Ravenous Bugblatter Beast of Traal
Wow, I don't think I've seen formalized player roles in the past 30 years. I don't have any experience with those to give you an answer.

I can tell you that I am often a notetaker when we play. Someones the only one, in one group I'm one of three. When I was playing a high INT wizard, I got everything, and used the notes as my character's personal memory to play the 18 (and later 20) INT. When playing in a SF game inspired by Expanse/Mass Effect, I posted regular recaps completely in character, and was intentionally a bit of an unreliable narrator, at least in the focus of what my character found important - but my original notes had everything, the recaps were written between sessions and posted to a discord channel for them.
 

If you are being "the" note taker, it should be as close to objective and as complete as you can. Otherwise your notes are just fiction and not actually of any utility to the group.

Which isn't to say you can't write it "in character" to add flavor and for your own entertainment. Notetakers should enjoy what they do. Just be sure to separate "notes" from "commentary".

. E.g. "CY524 6th moon, week 2, midweek : According to Morty, last night he ran up a wall, climbed through an upstairs window and stopped a gnomish assassin from killing the Crown Princess of Morendorf by taking a poisoned blade meant for her.

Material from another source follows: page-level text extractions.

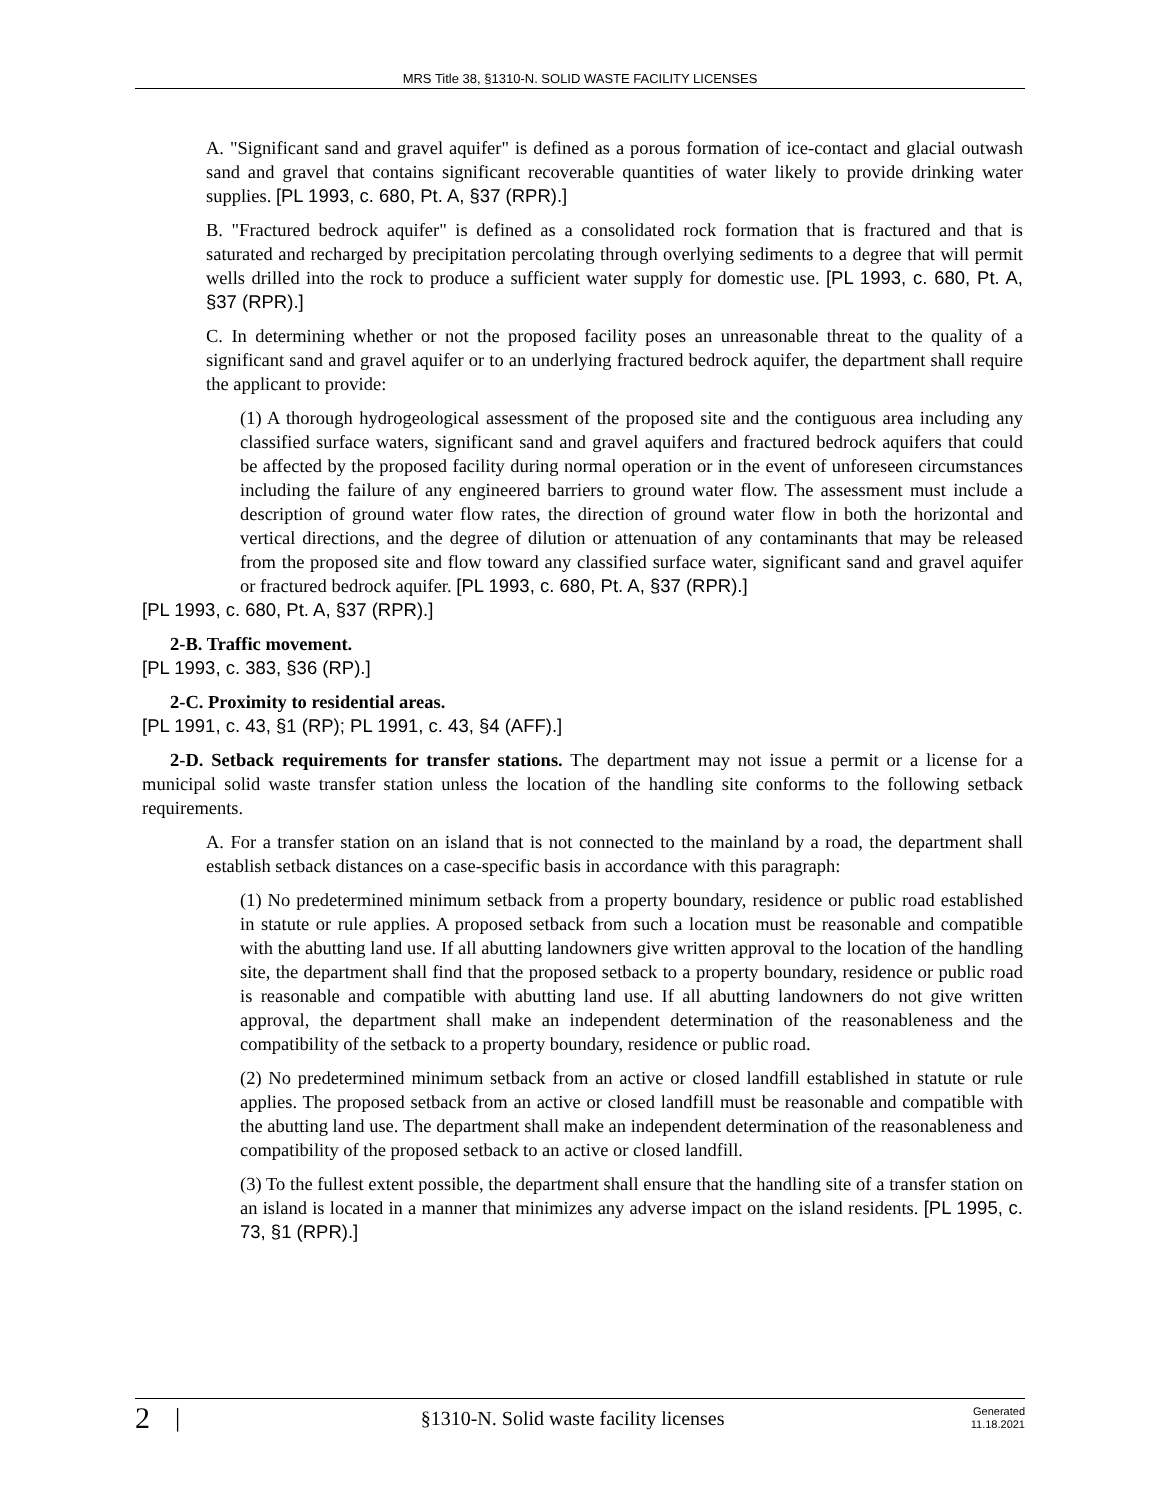MRS Title 38, §1310-N. SOLID WASTE FACILITY LICENSES
A. "Significant sand and gravel aquifer" is defined as a porous formation of ice-contact and glacial outwash sand and gravel that contains significant recoverable quantities of water likely to provide drinking water supplies. [PL 1993, c. 680, Pt. A, §37 (RPR).]
B. "Fractured bedrock aquifer" is defined as a consolidated rock formation that is fractured and that is saturated and recharged by precipitation percolating through overlying sediments to a degree that will permit wells drilled into the rock to produce a sufficient water supply for domestic use. [PL 1993, c. 680, Pt. A, §37 (RPR).]
C. In determining whether or not the proposed facility poses an unreasonable threat to the quality of a significant sand and gravel aquifer or to an underlying fractured bedrock aquifer, the department shall require the applicant to provide:
(1) A thorough hydrogeological assessment of the proposed site and the contiguous area including any classified surface waters, significant sand and gravel aquifers and fractured bedrock aquifers that could be affected by the proposed facility during normal operation or in the event of unforeseen circumstances including the failure of any engineered barriers to ground water flow. The assessment must include a description of ground water flow rates, the direction of ground water flow in both the horizontal and vertical directions, and the degree of dilution or attenuation of any contaminants that may be released from the proposed site and flow toward any classified surface water, significant sand and gravel aquifer or fractured bedrock aquifer. [PL 1993, c. 680, Pt. A, §37 (RPR).]
[PL 1993, c. 680, Pt. A, §37 (RPR).]
2-B. Traffic movement.
[PL 1993, c. 383, §36 (RP).]
2-C. Proximity to residential areas.
[PL 1991, c. 43, §1 (RP); PL 1991, c. 43, §4 (AFF).]
2-D. Setback requirements for transfer stations. The department may not issue a permit or a license for a municipal solid waste transfer station unless the location of the handling site conforms to the following setback requirements.
A. For a transfer station on an island that is not connected to the mainland by a road, the department shall establish setback distances on a case-specific basis in accordance with this paragraph:
(1) No predetermined minimum setback from a property boundary, residence or public road established in statute or rule applies. A proposed setback from such a location must be reasonable and compatible with the abutting land use. If all abutting landowners give written approval to the location of the handling site, the department shall find that the proposed setback to a property boundary, residence or public road is reasonable and compatible with abutting land use. If all abutting landowners do not give written approval, the department shall make an independent determination of the reasonableness and the compatibility of the setback to a property boundary, residence or public road.
(2) No predetermined minimum setback from an active or closed landfill established in statute or rule applies. The proposed setback from an active or closed landfill must be reasonable and compatible with the abutting land use. The department shall make an independent determination of the reasonableness and compatibility of the proposed setback to an active or closed landfill.
(3) To the fullest extent possible, the department shall ensure that the handling site of a transfer station on an island is located in a manner that minimizes any adverse impact on the island residents. [PL 1995, c. 73, §1 (RPR).]
2 | §1310-N. Solid waste facility licenses Generated
11.18.2021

While it is true he is immune to poisons, I must note for future readers that Morty is a slack-jawed yokel who couldn't tell a minor noble from the backside of nowhere from a princess if his life depended on it."
 

Lanefan

Victoria Rules
I've never seen a formal "note taker" player role (though we've had designated mappers and treasurers for ages), but were someon to take on that role I'd expect the notes to be mostly from the character's perspective...which for one thing would mean that were the note-taker's character* not present for some goings-on those events could only be recorded in the notes via report from another character who was there.

Which means yes, the notes will likely be biased toward what the recording character (and-or player) finds interesting-engaging-important; which from an in-character perspective makes loads of sense.

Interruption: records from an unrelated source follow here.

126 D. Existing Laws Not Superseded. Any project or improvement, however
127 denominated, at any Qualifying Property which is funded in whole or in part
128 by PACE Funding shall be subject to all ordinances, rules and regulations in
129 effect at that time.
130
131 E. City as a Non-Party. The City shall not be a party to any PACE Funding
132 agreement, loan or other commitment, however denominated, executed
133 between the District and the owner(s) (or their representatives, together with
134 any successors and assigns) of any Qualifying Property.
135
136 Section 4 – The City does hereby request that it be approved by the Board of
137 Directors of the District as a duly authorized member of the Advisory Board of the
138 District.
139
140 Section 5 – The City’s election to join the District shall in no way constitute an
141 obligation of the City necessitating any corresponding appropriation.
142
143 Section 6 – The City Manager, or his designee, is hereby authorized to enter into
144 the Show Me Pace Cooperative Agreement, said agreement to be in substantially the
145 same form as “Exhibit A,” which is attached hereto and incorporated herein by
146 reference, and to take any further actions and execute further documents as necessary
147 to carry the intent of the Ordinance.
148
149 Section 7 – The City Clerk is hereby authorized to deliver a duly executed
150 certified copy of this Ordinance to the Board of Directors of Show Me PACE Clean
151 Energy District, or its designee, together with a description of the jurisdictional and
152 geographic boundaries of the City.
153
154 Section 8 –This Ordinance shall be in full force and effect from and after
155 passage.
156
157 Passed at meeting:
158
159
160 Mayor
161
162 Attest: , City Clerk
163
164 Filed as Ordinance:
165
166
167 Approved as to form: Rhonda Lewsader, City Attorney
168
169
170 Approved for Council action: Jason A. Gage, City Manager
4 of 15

The responsibility for logging the overall game IMO falls on the DM, who is both neutral (in theory) and all-knowing; and can thus filter out in hindsight what's important from what isn't.

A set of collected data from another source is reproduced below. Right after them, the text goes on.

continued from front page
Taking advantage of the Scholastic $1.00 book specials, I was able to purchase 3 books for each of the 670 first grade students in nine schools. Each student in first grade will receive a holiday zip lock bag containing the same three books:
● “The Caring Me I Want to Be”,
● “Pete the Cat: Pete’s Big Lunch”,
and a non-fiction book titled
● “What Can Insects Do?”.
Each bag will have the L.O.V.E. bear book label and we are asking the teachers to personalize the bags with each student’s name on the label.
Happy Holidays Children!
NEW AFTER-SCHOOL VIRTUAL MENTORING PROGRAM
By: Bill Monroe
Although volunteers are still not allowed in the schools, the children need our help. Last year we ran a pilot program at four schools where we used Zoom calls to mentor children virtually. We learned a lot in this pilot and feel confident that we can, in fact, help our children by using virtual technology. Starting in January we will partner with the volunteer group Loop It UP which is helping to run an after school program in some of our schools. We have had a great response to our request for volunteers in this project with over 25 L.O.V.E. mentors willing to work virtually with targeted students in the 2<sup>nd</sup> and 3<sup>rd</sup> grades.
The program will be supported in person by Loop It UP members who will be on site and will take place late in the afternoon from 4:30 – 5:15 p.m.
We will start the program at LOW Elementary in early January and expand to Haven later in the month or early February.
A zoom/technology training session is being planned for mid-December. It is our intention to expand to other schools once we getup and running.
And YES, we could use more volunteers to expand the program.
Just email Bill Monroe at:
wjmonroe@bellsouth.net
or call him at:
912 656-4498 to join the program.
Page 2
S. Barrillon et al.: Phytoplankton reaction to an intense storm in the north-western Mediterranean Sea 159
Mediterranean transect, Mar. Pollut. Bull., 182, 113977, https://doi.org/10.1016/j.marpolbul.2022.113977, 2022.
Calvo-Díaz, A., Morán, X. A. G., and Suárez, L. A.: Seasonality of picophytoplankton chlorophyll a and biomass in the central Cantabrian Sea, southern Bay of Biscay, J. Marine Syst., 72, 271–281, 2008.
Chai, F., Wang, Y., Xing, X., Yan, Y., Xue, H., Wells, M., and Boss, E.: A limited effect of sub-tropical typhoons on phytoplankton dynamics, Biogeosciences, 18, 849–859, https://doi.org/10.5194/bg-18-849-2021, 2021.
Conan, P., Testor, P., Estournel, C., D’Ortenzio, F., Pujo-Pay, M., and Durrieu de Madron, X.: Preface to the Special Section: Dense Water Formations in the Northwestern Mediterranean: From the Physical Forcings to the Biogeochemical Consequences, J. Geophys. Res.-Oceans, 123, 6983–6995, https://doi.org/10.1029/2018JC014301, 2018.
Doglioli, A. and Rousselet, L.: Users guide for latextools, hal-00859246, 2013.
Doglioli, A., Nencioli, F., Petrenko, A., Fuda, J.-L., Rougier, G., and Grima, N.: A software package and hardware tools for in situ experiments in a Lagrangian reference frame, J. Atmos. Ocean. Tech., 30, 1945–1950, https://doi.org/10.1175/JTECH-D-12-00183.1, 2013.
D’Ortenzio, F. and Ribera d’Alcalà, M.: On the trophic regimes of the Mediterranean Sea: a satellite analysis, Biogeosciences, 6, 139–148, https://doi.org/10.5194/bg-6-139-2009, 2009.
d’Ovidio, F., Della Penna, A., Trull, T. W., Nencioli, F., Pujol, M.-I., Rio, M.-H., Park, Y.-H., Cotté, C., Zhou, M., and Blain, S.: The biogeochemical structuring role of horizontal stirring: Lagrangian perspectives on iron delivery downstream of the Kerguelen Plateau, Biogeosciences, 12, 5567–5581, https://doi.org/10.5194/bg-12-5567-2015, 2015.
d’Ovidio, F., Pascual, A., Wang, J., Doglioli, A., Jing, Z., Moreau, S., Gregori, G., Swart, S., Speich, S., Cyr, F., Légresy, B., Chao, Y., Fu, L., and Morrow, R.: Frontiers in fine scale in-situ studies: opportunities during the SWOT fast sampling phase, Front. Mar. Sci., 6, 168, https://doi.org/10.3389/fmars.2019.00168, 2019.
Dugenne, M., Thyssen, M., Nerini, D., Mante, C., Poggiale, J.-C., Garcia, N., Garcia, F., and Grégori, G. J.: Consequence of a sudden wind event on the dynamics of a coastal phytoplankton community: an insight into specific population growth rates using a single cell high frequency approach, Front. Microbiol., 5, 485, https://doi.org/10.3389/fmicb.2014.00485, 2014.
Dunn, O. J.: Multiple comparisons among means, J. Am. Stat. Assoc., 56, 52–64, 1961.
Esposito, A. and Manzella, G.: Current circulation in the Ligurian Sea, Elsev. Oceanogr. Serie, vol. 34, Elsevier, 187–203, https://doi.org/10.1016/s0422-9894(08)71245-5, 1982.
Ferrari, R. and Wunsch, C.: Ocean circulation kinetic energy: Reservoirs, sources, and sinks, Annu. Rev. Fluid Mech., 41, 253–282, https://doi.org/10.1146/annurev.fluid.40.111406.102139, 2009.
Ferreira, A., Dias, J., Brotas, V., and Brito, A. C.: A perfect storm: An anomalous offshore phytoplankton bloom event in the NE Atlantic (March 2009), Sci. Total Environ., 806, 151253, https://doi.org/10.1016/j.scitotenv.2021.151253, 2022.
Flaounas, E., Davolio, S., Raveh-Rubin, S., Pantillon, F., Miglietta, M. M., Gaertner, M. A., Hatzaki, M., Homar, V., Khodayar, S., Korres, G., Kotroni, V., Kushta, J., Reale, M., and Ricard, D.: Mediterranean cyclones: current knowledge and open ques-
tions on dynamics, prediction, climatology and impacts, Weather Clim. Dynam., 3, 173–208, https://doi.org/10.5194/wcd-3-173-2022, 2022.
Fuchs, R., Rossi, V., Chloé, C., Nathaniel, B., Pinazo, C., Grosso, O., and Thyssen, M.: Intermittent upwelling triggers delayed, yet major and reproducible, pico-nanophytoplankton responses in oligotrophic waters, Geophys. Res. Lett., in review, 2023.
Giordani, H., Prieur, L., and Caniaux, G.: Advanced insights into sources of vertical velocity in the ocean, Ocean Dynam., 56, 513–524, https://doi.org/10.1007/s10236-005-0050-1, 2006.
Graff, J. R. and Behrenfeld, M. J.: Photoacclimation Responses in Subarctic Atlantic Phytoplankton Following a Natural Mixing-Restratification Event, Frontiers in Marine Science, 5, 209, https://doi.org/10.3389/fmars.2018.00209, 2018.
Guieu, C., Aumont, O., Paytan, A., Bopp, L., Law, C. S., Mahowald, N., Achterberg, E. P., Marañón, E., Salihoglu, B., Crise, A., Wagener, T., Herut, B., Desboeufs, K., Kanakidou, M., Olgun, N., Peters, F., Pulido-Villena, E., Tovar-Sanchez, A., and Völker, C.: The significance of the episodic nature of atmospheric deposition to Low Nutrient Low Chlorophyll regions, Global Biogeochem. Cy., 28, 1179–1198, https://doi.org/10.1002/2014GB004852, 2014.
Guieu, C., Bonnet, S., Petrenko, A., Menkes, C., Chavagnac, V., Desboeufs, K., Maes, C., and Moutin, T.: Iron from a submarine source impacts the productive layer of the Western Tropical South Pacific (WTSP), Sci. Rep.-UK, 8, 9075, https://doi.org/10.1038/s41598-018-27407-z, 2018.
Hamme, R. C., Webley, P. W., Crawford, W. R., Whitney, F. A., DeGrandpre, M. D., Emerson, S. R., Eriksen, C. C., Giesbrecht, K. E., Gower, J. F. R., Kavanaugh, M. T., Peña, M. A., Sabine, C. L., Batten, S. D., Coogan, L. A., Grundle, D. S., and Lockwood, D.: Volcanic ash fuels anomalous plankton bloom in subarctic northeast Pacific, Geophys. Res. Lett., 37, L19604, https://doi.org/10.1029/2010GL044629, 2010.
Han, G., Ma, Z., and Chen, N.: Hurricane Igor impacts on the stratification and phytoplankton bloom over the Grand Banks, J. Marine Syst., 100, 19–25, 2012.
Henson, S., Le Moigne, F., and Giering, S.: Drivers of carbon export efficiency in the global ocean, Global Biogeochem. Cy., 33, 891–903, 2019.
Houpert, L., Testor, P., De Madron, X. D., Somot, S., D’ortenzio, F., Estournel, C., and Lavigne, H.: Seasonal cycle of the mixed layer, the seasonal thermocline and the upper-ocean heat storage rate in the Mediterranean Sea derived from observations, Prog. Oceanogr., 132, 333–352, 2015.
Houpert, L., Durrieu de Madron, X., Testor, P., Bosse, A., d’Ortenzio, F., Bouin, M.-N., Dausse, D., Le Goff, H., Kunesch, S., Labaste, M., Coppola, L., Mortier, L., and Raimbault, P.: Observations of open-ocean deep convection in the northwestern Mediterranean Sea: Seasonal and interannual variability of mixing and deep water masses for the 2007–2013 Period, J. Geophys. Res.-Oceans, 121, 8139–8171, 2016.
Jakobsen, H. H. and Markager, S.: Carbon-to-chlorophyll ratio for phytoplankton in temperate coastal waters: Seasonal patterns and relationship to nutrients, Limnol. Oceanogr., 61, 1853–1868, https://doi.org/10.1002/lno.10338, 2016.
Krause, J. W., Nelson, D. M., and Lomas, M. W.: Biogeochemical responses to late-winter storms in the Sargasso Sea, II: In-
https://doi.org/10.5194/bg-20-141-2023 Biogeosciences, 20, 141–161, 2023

* - note I specifically say "character", not "player"; if the note-taker player misses a session then someone else has to take over as if playing the note-taker's character; just like someone else would have to take over mapping or treasury were those players absent.
 

Most of my groups don't have formal player roles, but a few people usually take notes. The notes range from mostly objective to in-character, sometimes flowing back and forth depending on the player's whim. We still find them very useful, even when they are entirely in-character. As the GM, I depend on them because I don't have time to write a full summary of the session's events afterwards. The players usually photograph and upload their notes sometimes after the session and we keep them in a shared Google Drive folder. (Google's OCR is good enough on handwriting that we basically have full-search capability.)

EDIT: But to answer the question posed, I don't really see any problems per se, if you mean "problems that would make the game less fun for the participants." Good sorts of problems might include, as others have mentioned, some bias on your character's part. If you have flaws or disadvantages or the equivalent, you might focus more attention on details that aren't as "important." For example, a glutton might take assiduous notes on meals, rations, the menu at the tavern, etc. A benefit from this would be that it helps remind you (and the other players, including the GM) about features of your character that deserve some air time. I can imagine arriving in town and one of the other characters asking around for a tavern "with really good food so this guy stops whining." Spreading the love, this could also be a way to highlight roleplaying elements from other characters. Might be fun to "make it into the notes" in any given session.